The Lazarus Group, a North Korea-linked cybercrime group, is running a campaign using fake LinkedIn job offers in the cryptocurrency and travel sectors. The malware targets Windows, macOS, and Linux systems. Bitdefender’s cybersecurity experts discovered the attack, which uses multiple stages to steal sensitive data and gain remote access to infected machines.
Fake Job Offers Lure Victims into Malware Trap
The attack starts with a carefully crafted message on LinkedIn. The scammer offers attractive remote work with flexible hours and good pay. This bait entices victims to engage. Once the target shows interest, the attacker requests personal details, such as resumes or GitHub links, to gain valuable information.
While these requests may seem harmless, they are part of a larger scheme. Bitdefender reports that attackers, posing as recruiters, then send a link to a fake decentralized exchange (DEX) project on GitHub or Bitbucket. Victims are asked to review it and provide feedback, unknowingly triggering the next phase of the attack.
Cross-Platform JavaScript Stealer Delivers Payload
Within the fake project’s code is an obfuscated JavaScript script. This script loads a cross-platform information stealer capable of harvesting data from cryptocurrency wallet extensions in the victim’s browser. It also retrieves a Python-based backdoor that monitors clipboard activity and ensures persistent remote access.
This attack shares similarities with the Contagious Interview campaign. Known as DeceptiveDevelopment and DEV#POPPER, it deploys the BeaverTail JavaScript stealer and the InvisibleFerret Python implant.
Multi-Layered Infection Chain
Lazarus Group’s attack chain is complex, using multiple programming languages. After the initial infection, the Python implant delivers a .NET binary. This binary starts a Tor proxy to communicate with the attacker’s command-and-control (C2) server. It exfiltrates system information and sets up additional malware.
One payload is a cryptocurrency miner that runs in the background, consuming system resources. Other payloads include keyloggers and data siphoners that steal sensitive information such as passwords and cryptocurrency credentials.
Bitdefender reveals recursive Python scripts that decode and execute themselves. The .NET components disable security tools and configure the Tor proxy, ensuring the malware’s persistence.

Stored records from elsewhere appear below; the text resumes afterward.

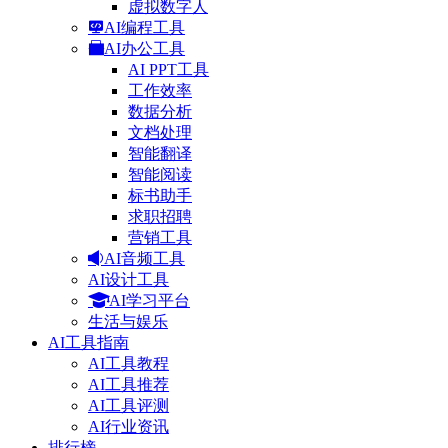
虚拟数字人
AI编程工具
AI办公工具
AI PPT工具
工作效率
数据分析
文档处理
智能翻译
智能阅读
标书助手
求职招聘
营销工具
AI音频工具
AI设计工具
AI学习平台
生活与娱乐
AI工具指南
AI工具教程
AI工具推荐
AI工具评测
AI行业资讯
排行榜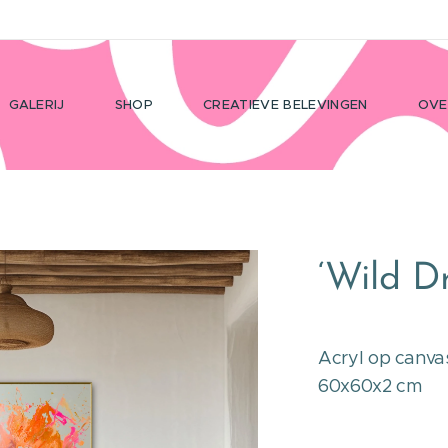
GALERIJ
SHOP
CREATIEVE BELEVINGEN
OVE
‘Wild D
Acryl op canva
60x60x2 cm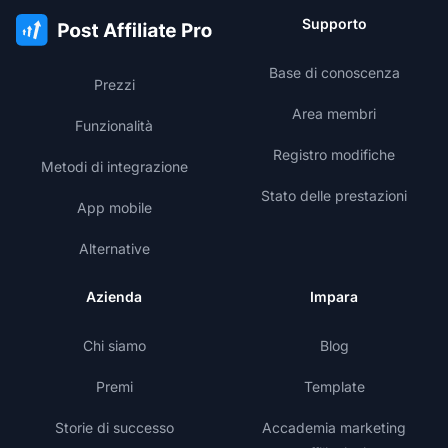
Supporto
Base di conoscenza
Prezzi
Area membri
Funzionalità
Registro modifiche
Metodi di integrazione
Stato delle prestazioni
App mobile
Alternative
Azienda
Impara
Chi siamo
Blog
Premi
Template
Storie di successo
Accademia marketing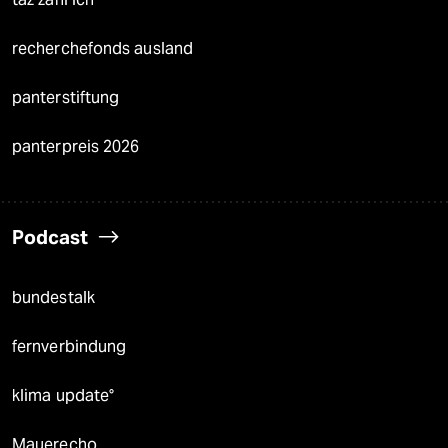
recherchefonds ausland
panterstiftung
panterpreis 2026
Podcast
bundestalk
fernverbindung
klima update°
Mauerecho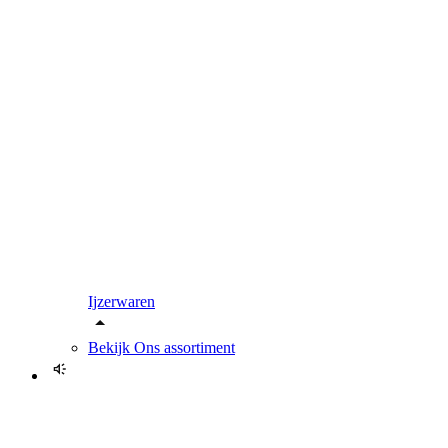
Ijzerwaren
Bekijk
Ons assortiment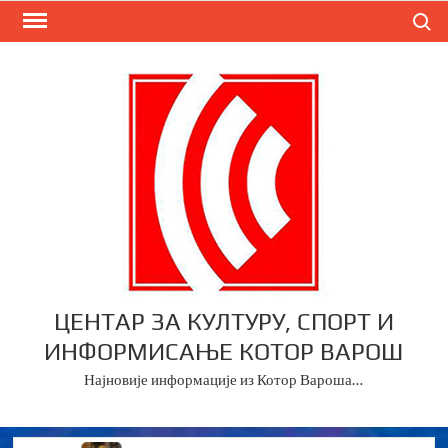
Skip
Search
to
content
ЦЕНТАР ЗА КУЛТУРУ, СПОРТ И
ИНФОРМИСАЊЕ КОТОР ВАРОШ
Најновије информације из Котор Вароша…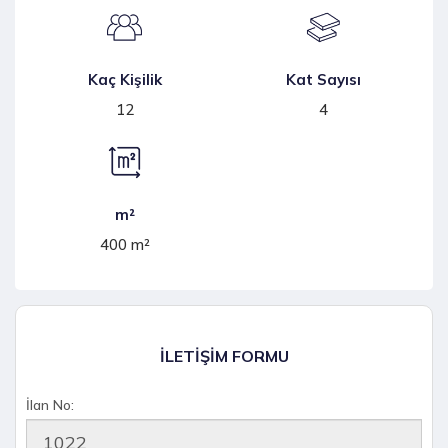
Kaç Kişilik
Kat Sayısı
12
4
m²
400 m²
İLETİŞİM FORMU
İlan No:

Widespread Impact and Variations in the Attack
This campaign has spread widely, with different versions reported on LinkedIn and Reddit. In some cases, attackers ask victims to clone a Web3 repository or fix bugs in the code.
One Bitbucket repository, miketoken_v2, was part of the attack. It is now inaccessible. This shows that the attackers are constantly adapting their methods to stay ahead of security measures.
New Malware Variants Unveiled
SentinelOne recently discovered another malware variant named FlexibleFerret, which is linked to the Contagious Interview campaign. This highlights the Lazarus Group’s evolving tactics. They continue to use social engineering, cross-platform malware, and advanced evasion techniques to steal data.